Epilogue: I got to my appointment…late, but I got there. However, I continued to panic and text Don eleventy-million times. I was convinced that the pilot light thing had to be sparking and was gonna’ burn down the house. The husband was convinced that that was impossible. Fast-forward to the husband leaving work to check on the dogs because that is soooooo much easier than dealing with me. They were fine. All was fine. My dad finally returned my voice-mail in which I had tried to play it cool, but he knew better. He and Mom have been married since ’72. He knows the worry-vortex very well. He laughed. Then he informed me that water heaters have an auto-shutoff for the gas. Thanks, Dad.

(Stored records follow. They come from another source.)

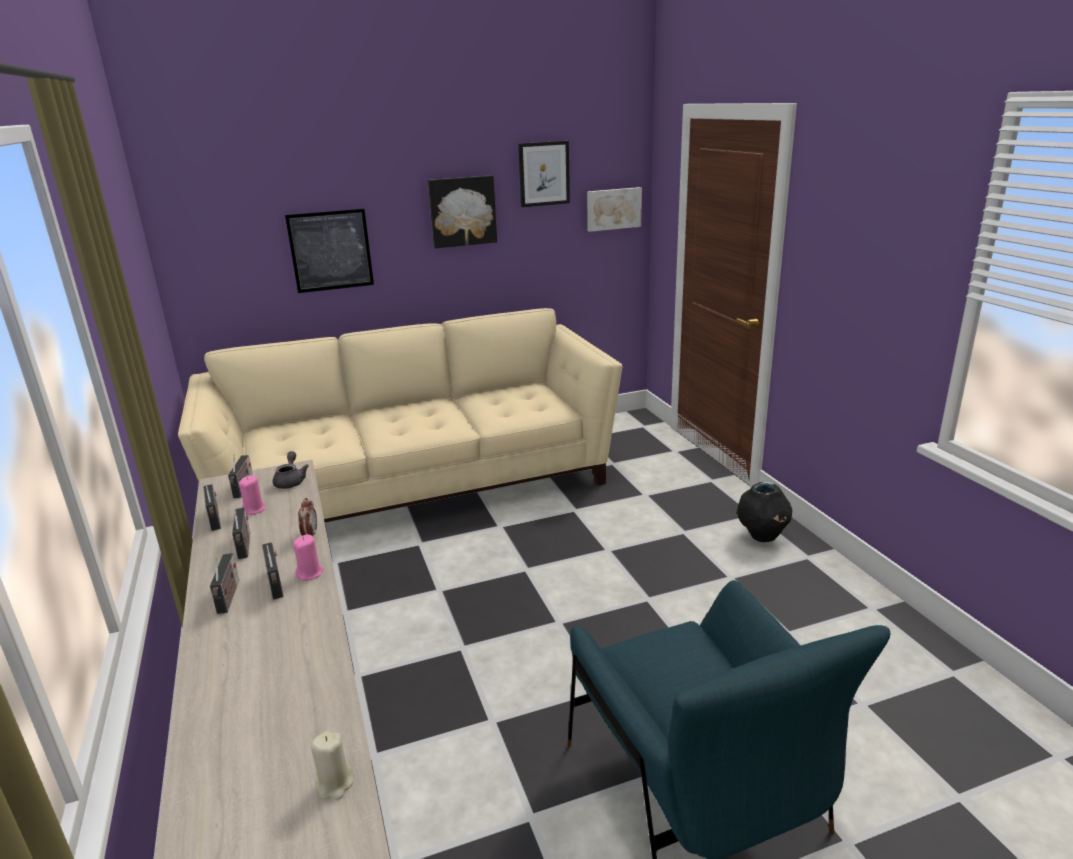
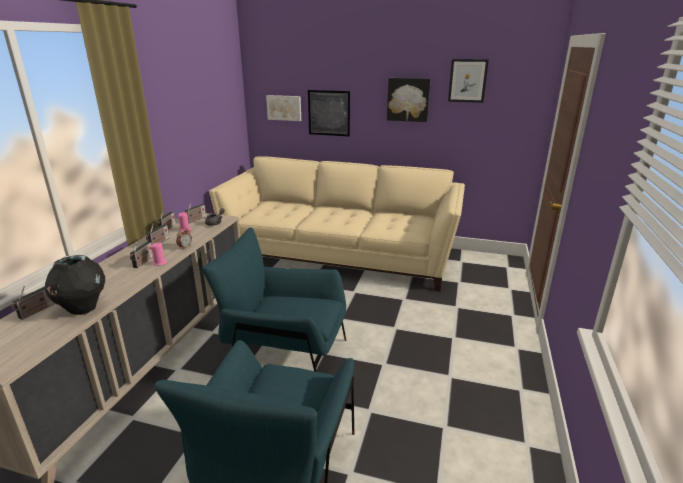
camera: 35 degrees right, 0 degrees up
(228, 598) = (122, 260): radio -> radio (36, 311)
(335, 784) = (36, 345): beige candle -> none
(520, 655) = (285, 358): none -> blue armchair
(613, 209) = (518, 110): picture -> picture (284, 107)
(762, 536) = (504, 362): black vase -> black vase (82, 309)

Epilogue to the Epilogue: The husband does some trouble-shooting, checks some websites, and cusses a lot (we’re a match made in heaven). We finally head to bed all frustrated and defeated, and he suddenly asks, “Is the gas even turned on? Like to the whole house?” I go to the stove to check. No gas. Go back to bed to update the husband. His response:

“Remember when I asked you to set up the utilities? Did you remember to include the gas?”

“Um…duh! I did exactly as you asked, and I called the number for the City of Austin Utilities. The lady on the phone said that we were set up for ALL our utilities.”

“Are you sure, ‘cuz I’m at the City of Austin Utilities website and it says that they provide water, electricity, waste pick-up, recycling pick-up, and wastewater management. I don’t see gas.”

“What kind of idiot do you think I am? They lady on the phone said we were set up for ALL UTILITIES. That HAS to include gas! Did you pay our bill?”

“Yep. Already checked that and it got auto-paid 2 days ago. There are line items for water, electricity, and waste. No gas. Looks like someone is calling The City of Austin Utilities tomorrow.”

First thing the next morning, I call the utility company prepared to read them the riot act for turning off our gas. The poor woman on the other end of the line was trying so hard to keep her composure. “Well yes, ma’am. You are set up for ALL your utilities…(stifled chuckle) that the City of Austin provides…(more stifled chuckle)…but we are not a gas company. You’ll have to call Texas Gas Service.”


They can be out to the house to restore service in 4 days.